Нет третьего пути, а есть третий мир, куда можно скатиться навсегда. Хорошо еще, если крушение этой вертикали обойдется без территориального распада России. Вот почему я считаю неприемлемым провоцировать очередной крах Российского государства, третий за последние 100 лет. Я вырос в другой парадигме – созидательной. И буду делать все, чтобы катастрофы не случилось.
– Можем ли мы увидеть серьезное ужесточение внутренней политики, репрессии?
– Это не исключено. Так, как есть, оставаться не может: или постепенный поворот к современному обществу – или ужесточение.

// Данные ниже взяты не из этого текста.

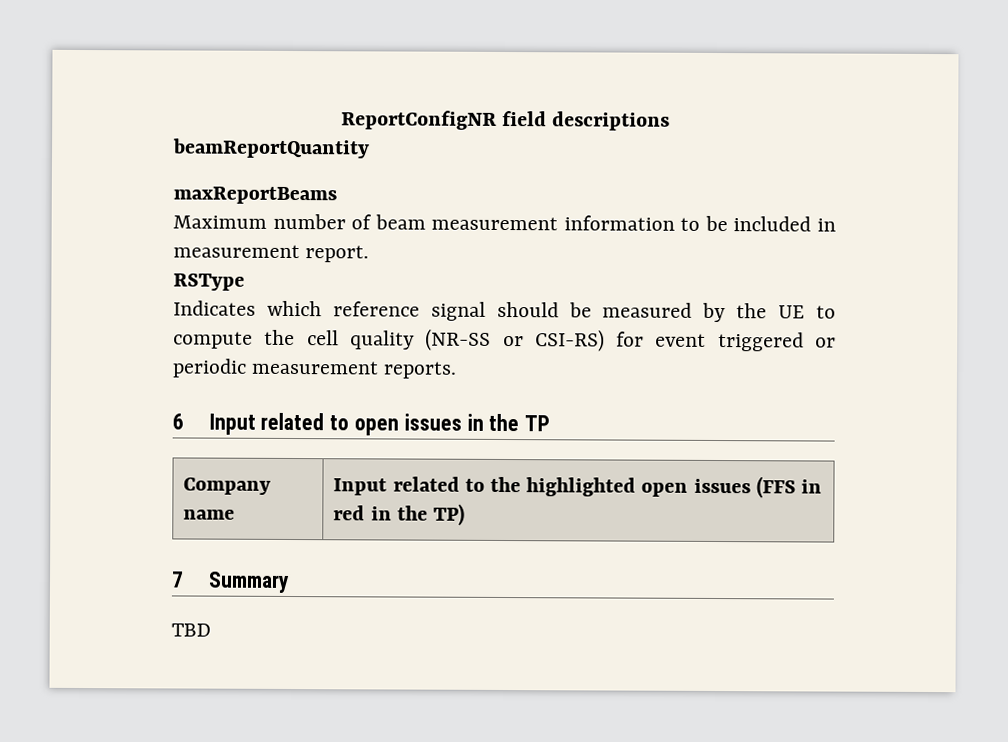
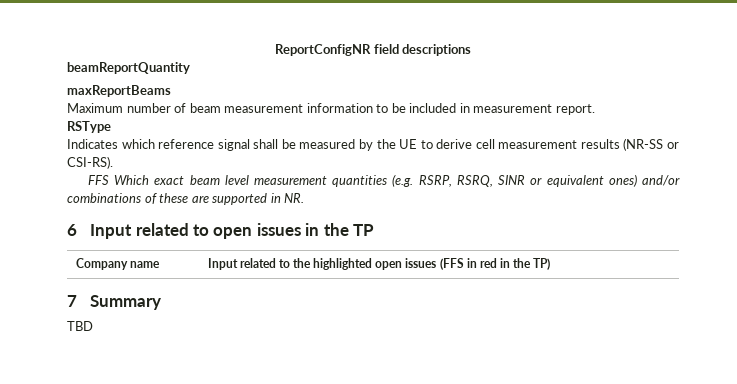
[496,301,559,318] should -> [253,139,279,149] shall
[173,328,836,352] [172,358,458,379] compute the cell quality (NR-SS or CSI-RS) for event triggered or periodic measurement reports. -> [436,138,679,151] [67,156,113,169] [87,174,681,187] [67,193,305,205] derive cell measurement results (NR-SS or CSI-RS). // FFS Which exact beam level measurement quantities (e.g. RSRP, RSRQ, SINR or equivalent ones) and/or combinations of these are supported in NR.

– Это будут репрессии точечные или массовые?
– Где граница? Любого ужесточения, например продления президентского срока до двенадцати или даже семи лет, будет достаточно, чтобы стремительно приблизить обвал упомянутой вертикали, неспособной решить ни одну из проблем.
– И что делать?
– Делать свое дело. И надеяться. Без всяких оснований.